● Document excerpt:
○ ○ ○ ○ ○

Well it is over......Boo we are so sad to leave but also excited to see family (old and new). At the moment we are sitting in Buenos Aires airport for the fourth time this trip waiting for ANOTHER plane and just hoping it is on time for our connecting flight from Sydney to Melbourne. The chances aren´t great going by past experience.....
So what have we been doing? Mendoza was beautiful, chilled out with tree lined streets and loads of hip cafes. I got my hair cut in one of the flashest hairdressers for US$4. We ate steaks and bought wine (which we are now carting half way around the world)
Then it was my birthday and I thought it would be a bad one spending 7 hours in a bus from Mendoza to Santiago but we got to go over the Andes and the scenery was stunning. Huge mountains as far as we could see and there were even ski lifts over the road. I got another cool handbag (Argentina is the place to buy leather goods) so now I have two in my pack!!

○ ○ ○ ○ ○

● Tasks:
#1 Answer these questions using the travel post.
(a) Which visit to Buenos Aires airport on this trip is the writer's current one?
(b) How much did the haircut in Mendoza cost?
(c) How long was the bus ride from Mendoza to Santiago?
#2 Write out the part of the travel post that begins at the words "So what have" and stops after "in my pack!!".
The records that come next have nothing to do with the travel post.

○ ○ ○ ○ ○

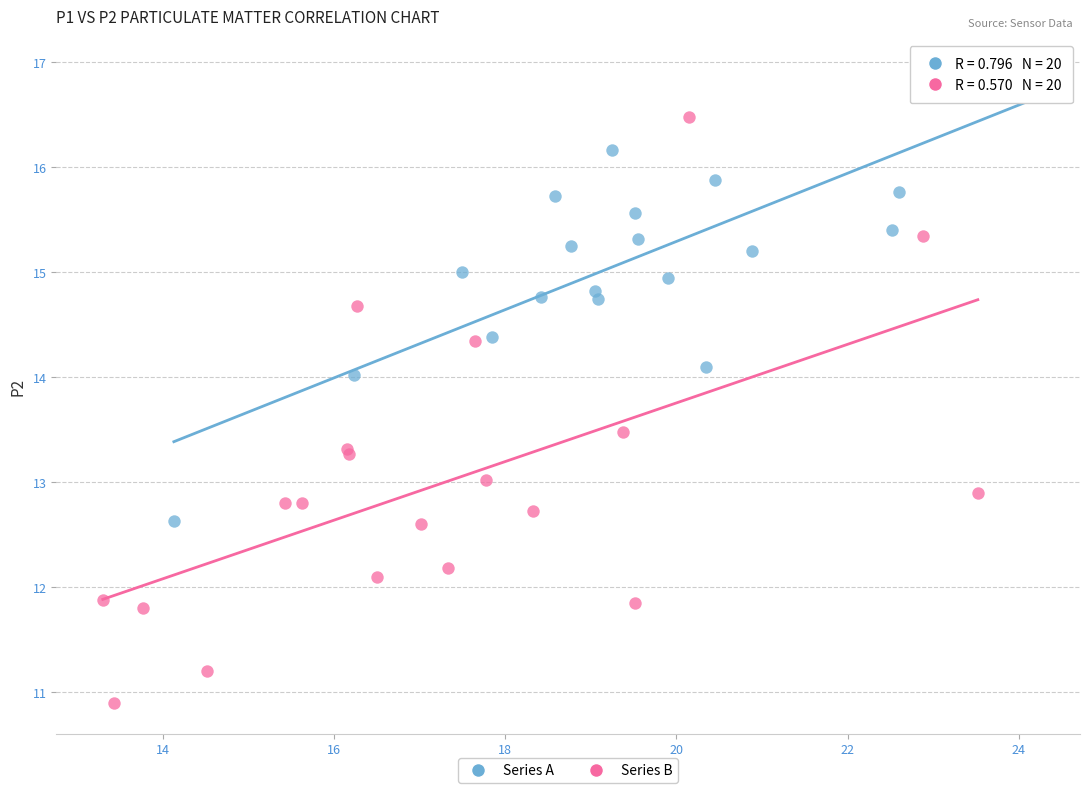

Which series reaches the minimum Y coordinate?

Series B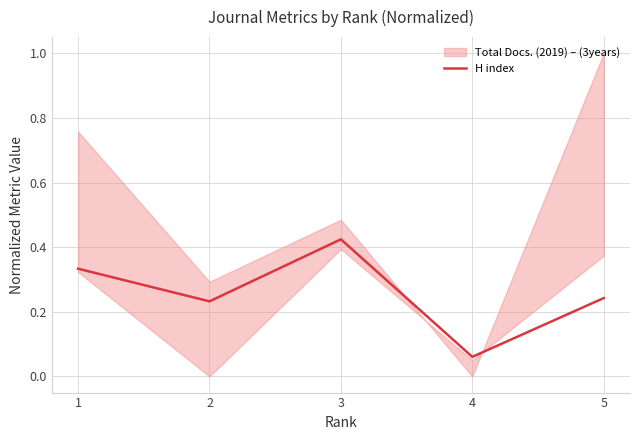

What is the average value?

0.3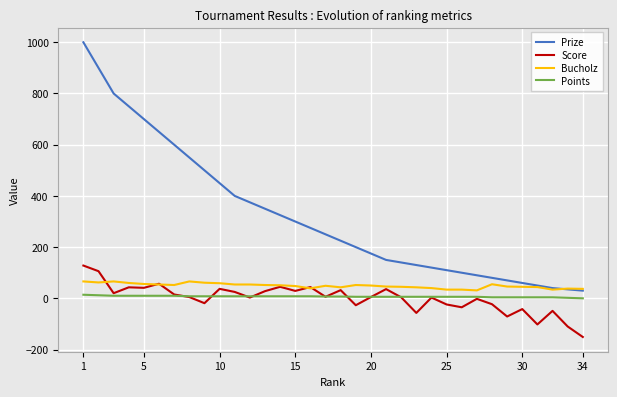

List the series in order of their peak value, lowest first.

Points, Bucholz, Score, Prize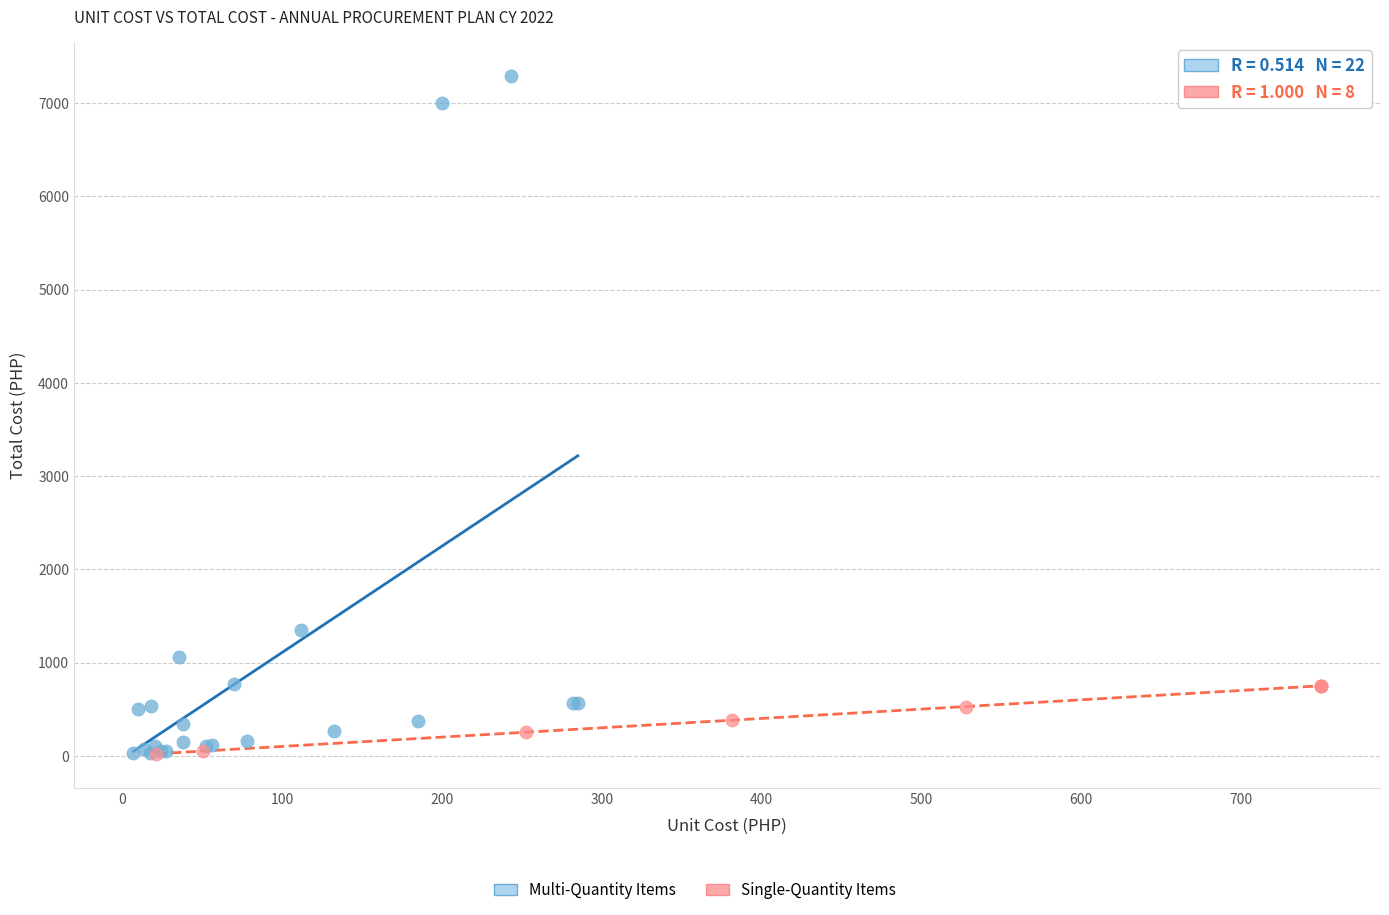

Which series reaches the maximum Y coordinate?

Multi-Quantity Items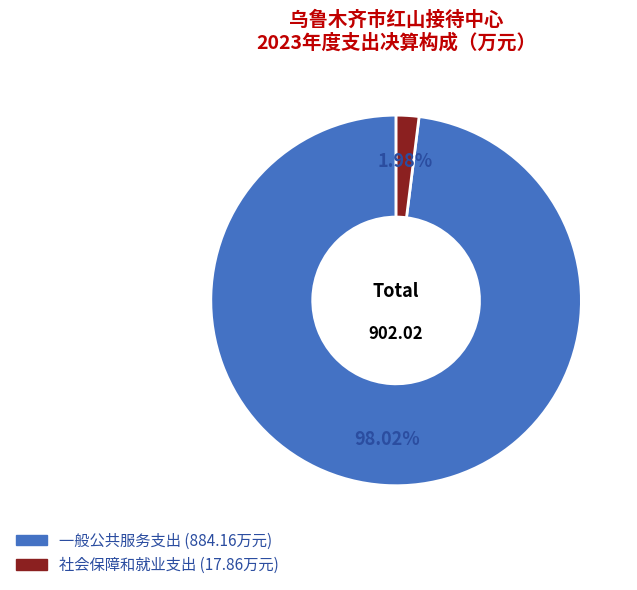

Between 一般公共服务支出 and 社会保障和就业支出, which is larger?

一般公共服务支出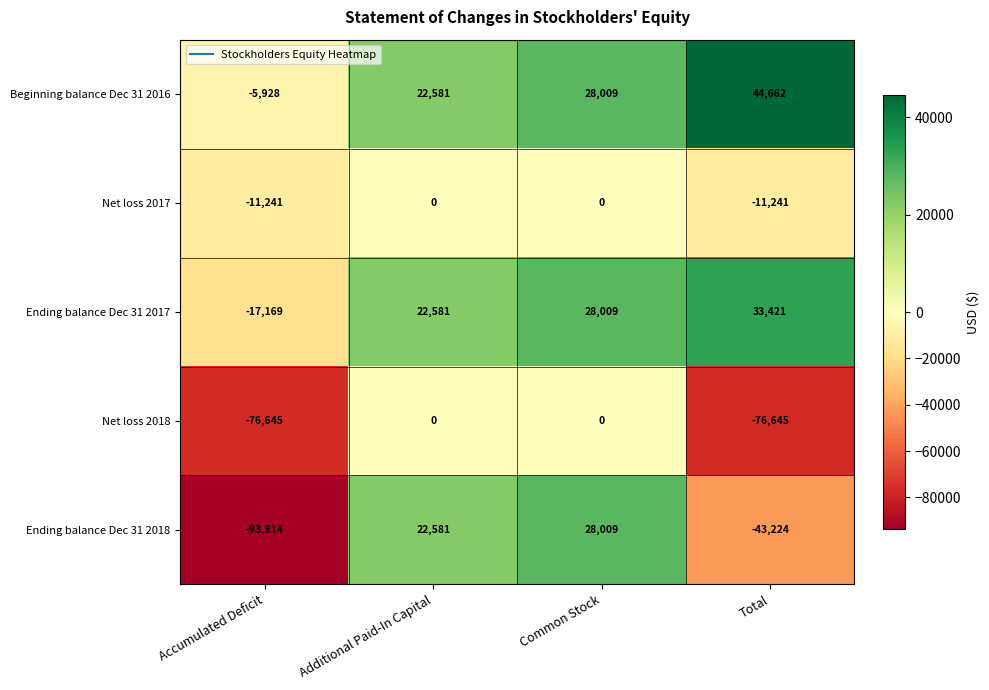

Reading right to left, list all the values displayed in this chart.

Beginning balance Dec 31 2016: Total=44662	Common Stock=28009	Additional Paid-In Capital=22581	Accumulated Deficit=-5928
Net loss 2017: Total=-11241	Common Stock=0	Additional Paid-In Capital=0	Accumulated Deficit=-11241
Ending balance Dec 31 2017: Total=33421	Common Stock=28009	Additional Paid-In Capital=22581	Accumulated Deficit=-17169
Net loss 2018: Total=-76645	Common Stock=0	Additional Paid-In Capital=0	Accumulated Deficit=-76645
Ending balance Dec 31 2018: Total=-43224	Common Stock=28009	Additional Paid-In Capital=22581	Accumulated Deficit=-93814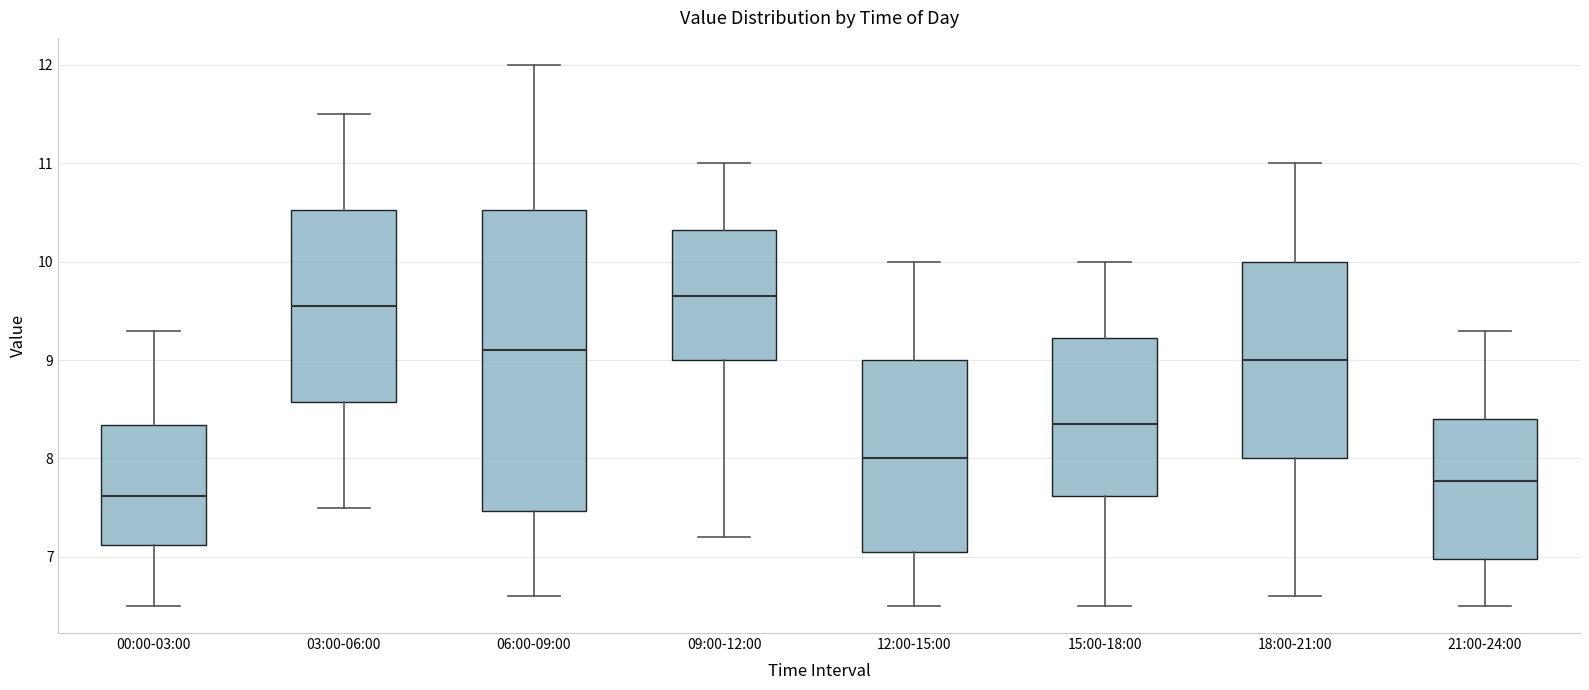

Reading left to right, read every box against the y-axis: the position of its median line, the range the box covers, and the ends of its whiskers. The values are not printed on the chart, so give them approximately, as read against the axis.

00:00-03:00: median 7.6, box 7.1 to 8.3, whiskers 6.5 to 9.3
03:00-06:00: median 9.6, box 8.6 to 10.5, whiskers 7.5 to 11.5
06:00-09:00: median 9.1, box 7.5 to 10.5, whiskers 6.6 to 12.0
09:00-12:00: median 9.7, box 9.0 to 10.3, whiskers 7.2 to 11.0
12:00-15:00: median 8.0, box 7.1 to 9.0, whiskers 6.5 to 10.0
15:00-18:00: median 8.4, box 7.6 to 9.2, whiskers 6.5 to 10.0
18:00-21:00: median 9.0, box 8.0 to 10.0, whiskers 6.6 to 11.0
21:00-24:00: median 7.8, box 7.0 to 8.4, whiskers 6.5 to 9.3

○ ○ ○ ○ ○

● Written answers:
#1
(a) The fourth.
(b) US$4.
(c) 7 hours.

#2
So what have we been doing? Mendoza was beautiful, chilled out with tree lined streets and loads of hip cafes. I got my hair cut in one of the flashest hairdressers for US$4. We ate steaks and bought wine (which we are now carting half way around the world)
Then it was my birthday and I thought it would be a bad one spending 7 hours in a bus from Mendoza to Santiago but we got to go over the Andes and the scenery was stunning. Huge mountains as far as we could see and there were even ski lifts over the road. I got another cool handbag (Argentina is the place to buy leather goods) so now I have two in my pack!!